Yes, I tried init.bat, and it seems to have no effect in my Windows, I am using Win7... I think, it would need to be slightly different to work here...

srepmub said...

hm, I've never tested under win7.. I will see if I can find a win7 PC tomorrow to have a look.. :-)

Enzo said...

Thank you very much... but I solved this myself... it is quite simple... the only one downside is that I am not using relative paths...

Also, do you know if the codes compiles well in MSVC2010?

srepmub said...

there were some patches recently to improve compatibility with MSVC (for example, shedskin -v generates a microsoft-style makefile), though I have no idea what the current status is. there's probably some work left to fully support especially the 'os' module..

Enzo said...

Well,

I tested shedskin in my current python codes with no success, there are some problems:

1- My program are done by hundreds and hundreds of python files. How can I process in bath mode all the files at once? One suggestion of mine is, if possible, it would be interesting to specify a folder that have the files, so, shedskin could scan and process all.
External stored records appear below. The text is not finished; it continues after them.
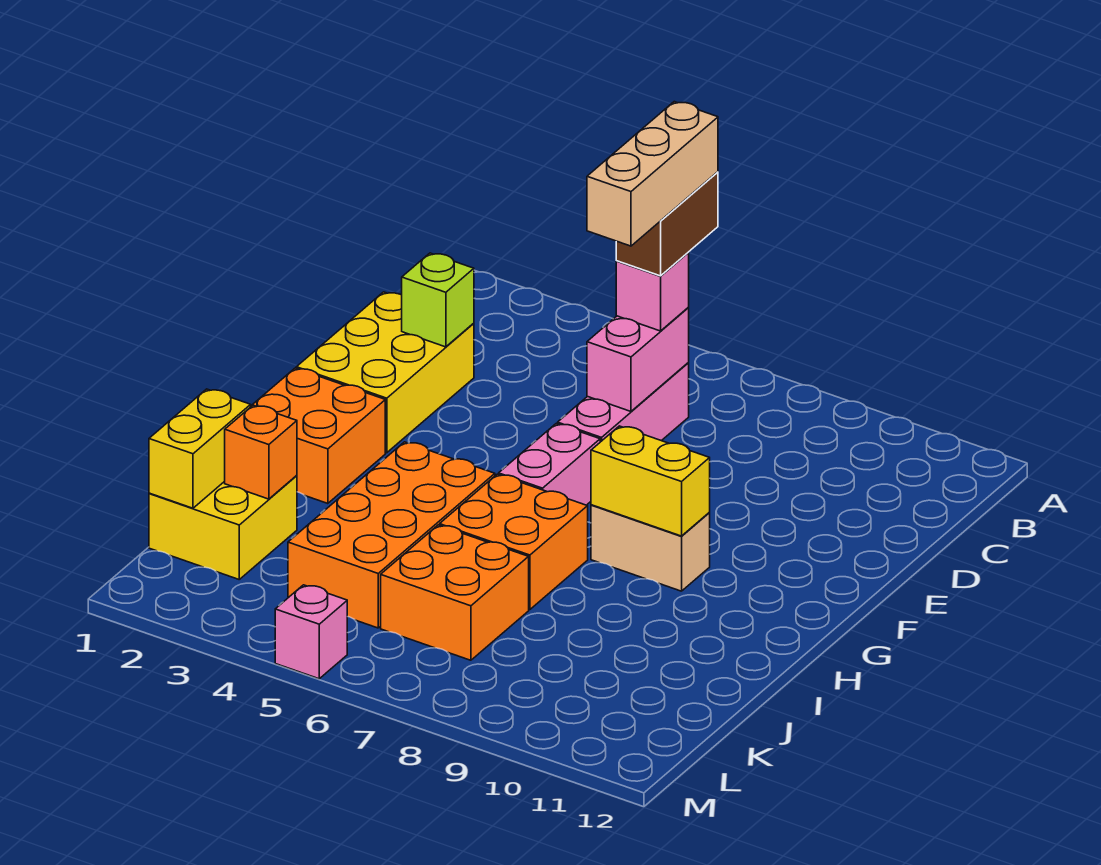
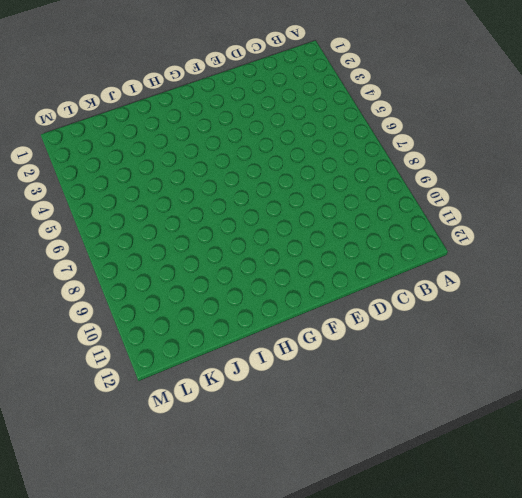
none -> pink brick C6:E6 level 1
none -> yellow brick D1:F2 level 1
none -> pink brick F6:G6 level 1

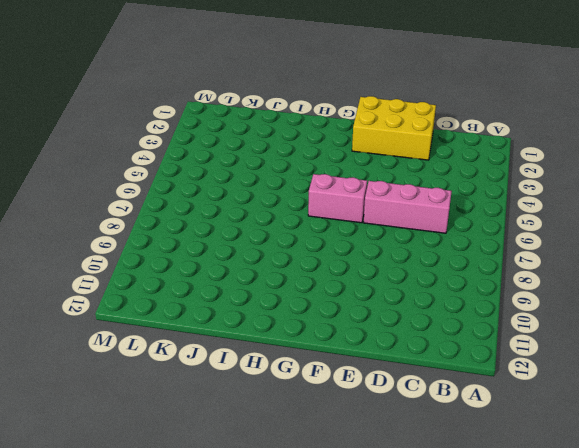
none -> orange brick G1:H2 level 1
none -> tan brick G8:G9 level 1
none -> orange brick H4:K5 level 1

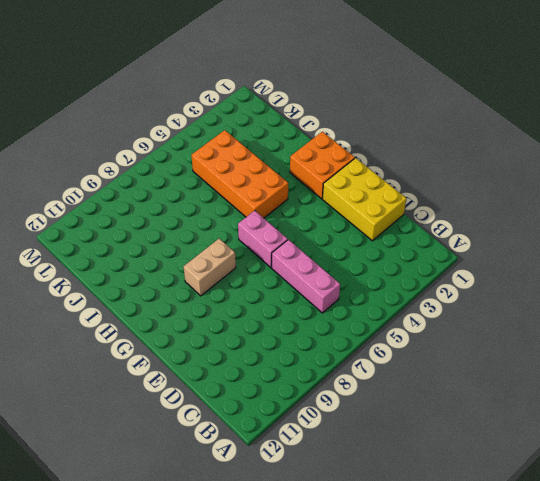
none -> orange brick H6:I7 level 1
none -> yellow brick J1:K2 level 1
none -> orange brick J6:K7 level 1

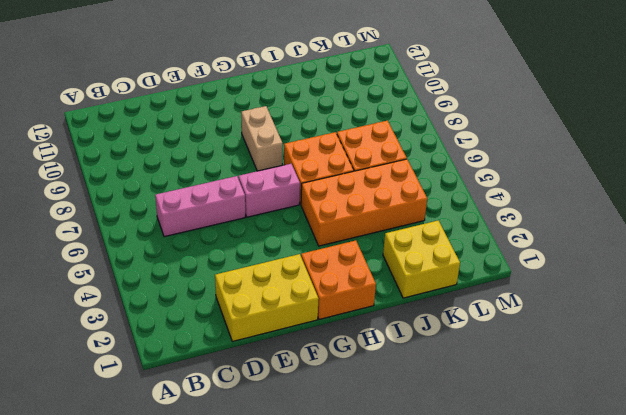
none -> pink brick M5 level 1
none -> pink brick C6:D6 level 2
none -> lime brick D2 level 2

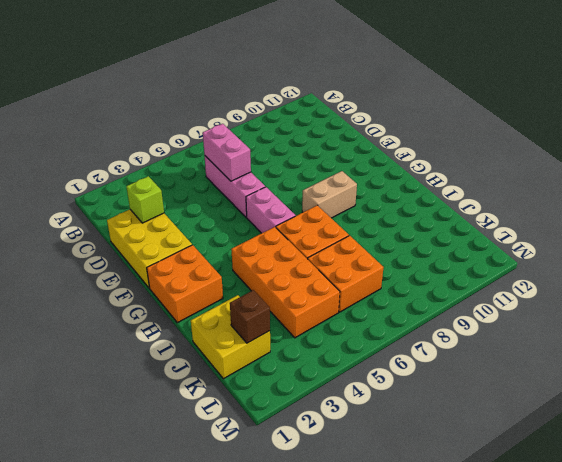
brown brick K2 level 2 -> none
none -> pink brick M5 level 1
none -> yellow brick G8:G9 level 2
none -> yellow brick J1:K1 level 2

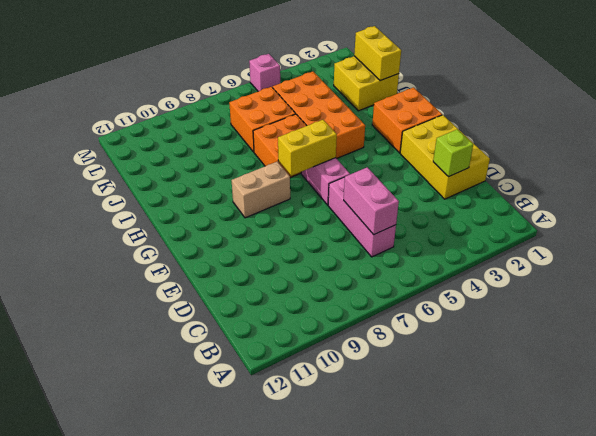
yellow brick G6:G7 level 2 -> yellow brick G8:G9 level 2
none -> orange brick J2 level 2
none -> pink brick C6 level 3
none -> brown brick B6:C6 level 4

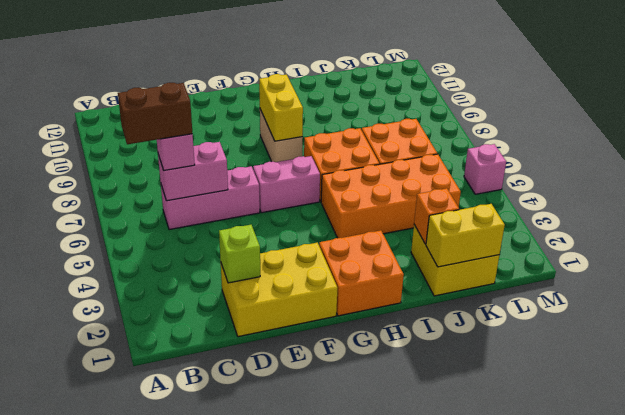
none -> tan brick B6:D6 level 5

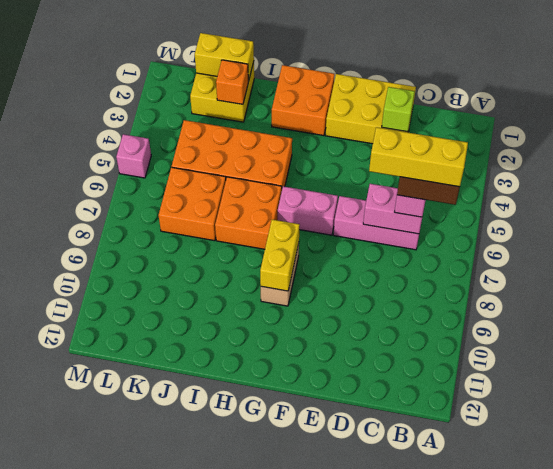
yellow brick B6:D6 level 5 -> tan brick B6:D6 level 5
2- My program uses some external python libs, and shedskin asked for it, but I dont know how to solve. I think it would be interesting if I can point one path that have all the libs, and shedskin could scan and use them when necessary... but, I think it implies in compiling the libs to C++, and finally it implies in the need of bath mode processing.
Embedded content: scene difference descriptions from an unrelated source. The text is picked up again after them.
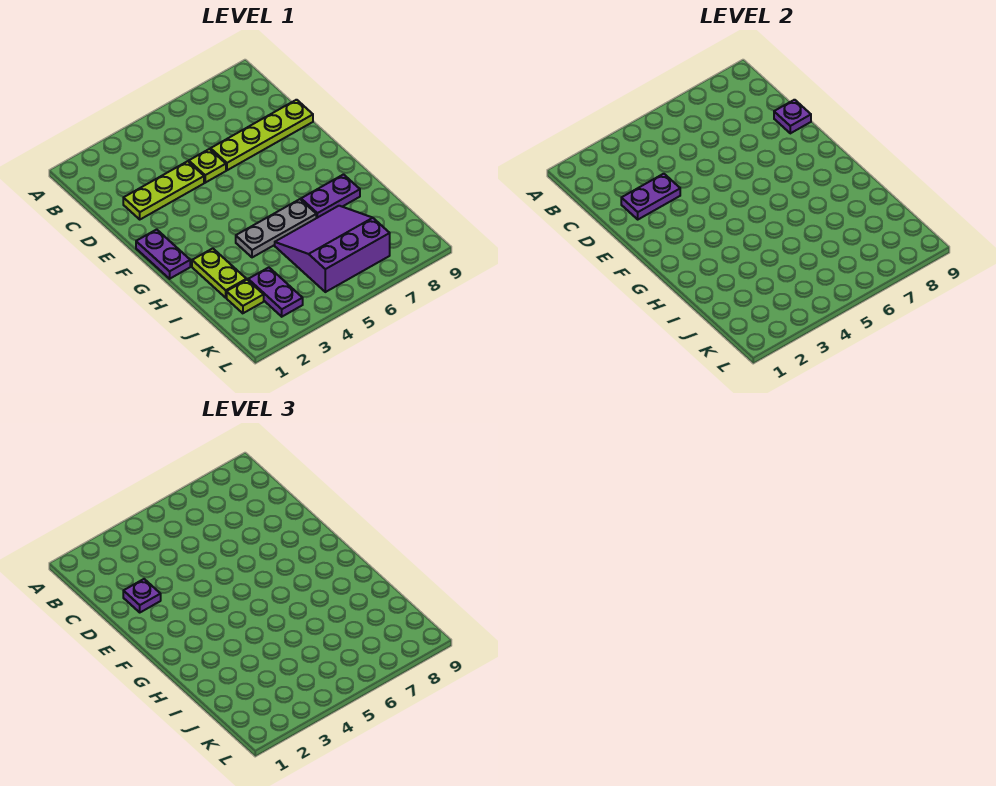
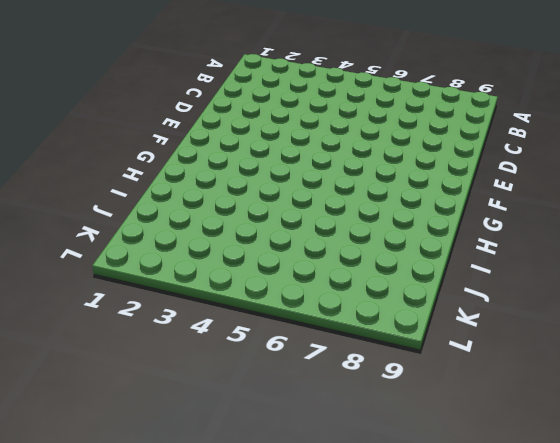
none -> lime plate D2:D4 level 1
none -> lime plate D5 level 1
none -> lime plate D6:D9 level 1

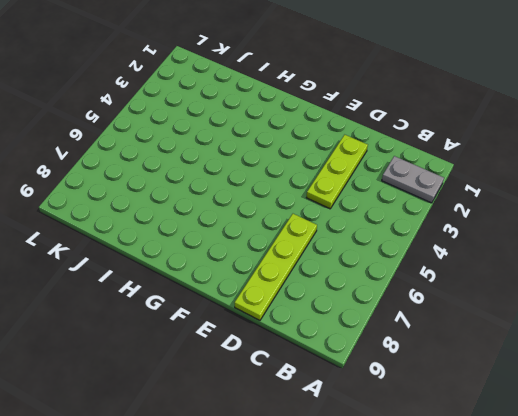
grey plate A2:B2 level 1 -> none
none -> lime plate D5 level 1
none -> purple plate F1:G1 level 1
none -> lime plate H2:I2 level 1

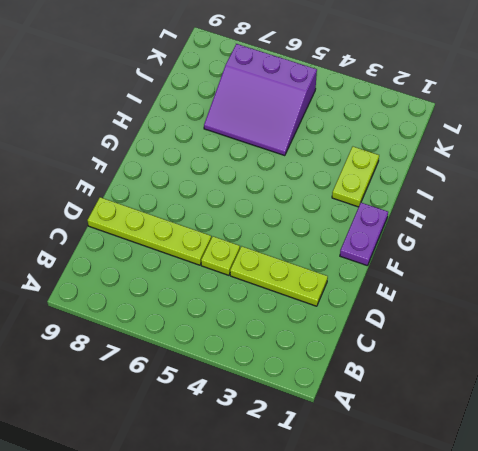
none -> grey plate H4:H6 level 1
none -> purple plate H7:H8 level 1
none -> lime plate J2 level 1

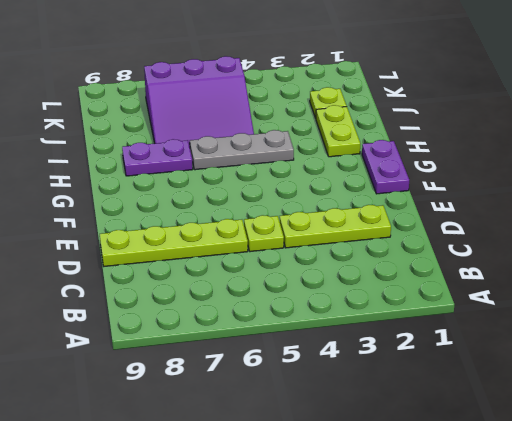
none -> purple plate J3:K3 level 1
none -> purple plate D2:D3 level 2
none -> purple plate D9 level 2

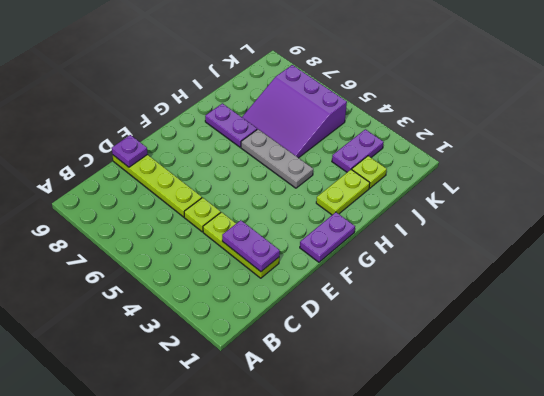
none -> purple plate D2 level 3

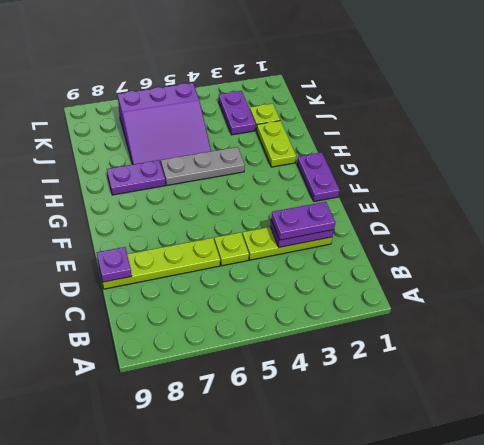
purple plate D2:D3 level 3 -> purple plate D2 level 3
3- Yet about the external libs, I think it would be interesting if shedskin could find all missing dependencies and tell me all things I need to do to solve.

Maybe there are some other things I am missing... maybe the naming conventions... but I will leave it to the next time...

Thanks.

srepmub said...

hm, I don't think a batch mode belongs in shedskin. why couldn't you write a simple batch process yourself..? (like, 'for file in directory shedskin file')

I'm also not sure what the dependencies are you mention. shedskin only supports a subset of the standard library, in any case. if you need more, you may be able to use shedskin -e to compile only part of your code.

Enzo said...

These libs I mention some I done myself, and some I got on the net...

To be exactly, the whole source code of my app have more or less 3Mb of sources...

Well, I will wait until shedskin have some more features, to be possible to use in production environment...

Thanks.

Enzo said...

"shedskin -e to compile only part of your code"

I forgot to say, I will try this, but, the way my code is done, with to many files and dependencies to external libs, makes it hard to get a C++ code in the actual shedskin...

I am analyzing the possibility of breaking my codes in something more modular to be possible to get c++ more easy... but I think this task will take me 2 or 3 months....

Maybe it will more easy if shedskin had more support.... so, I will wait for a new shedskin version...

Thanks for your patience and support!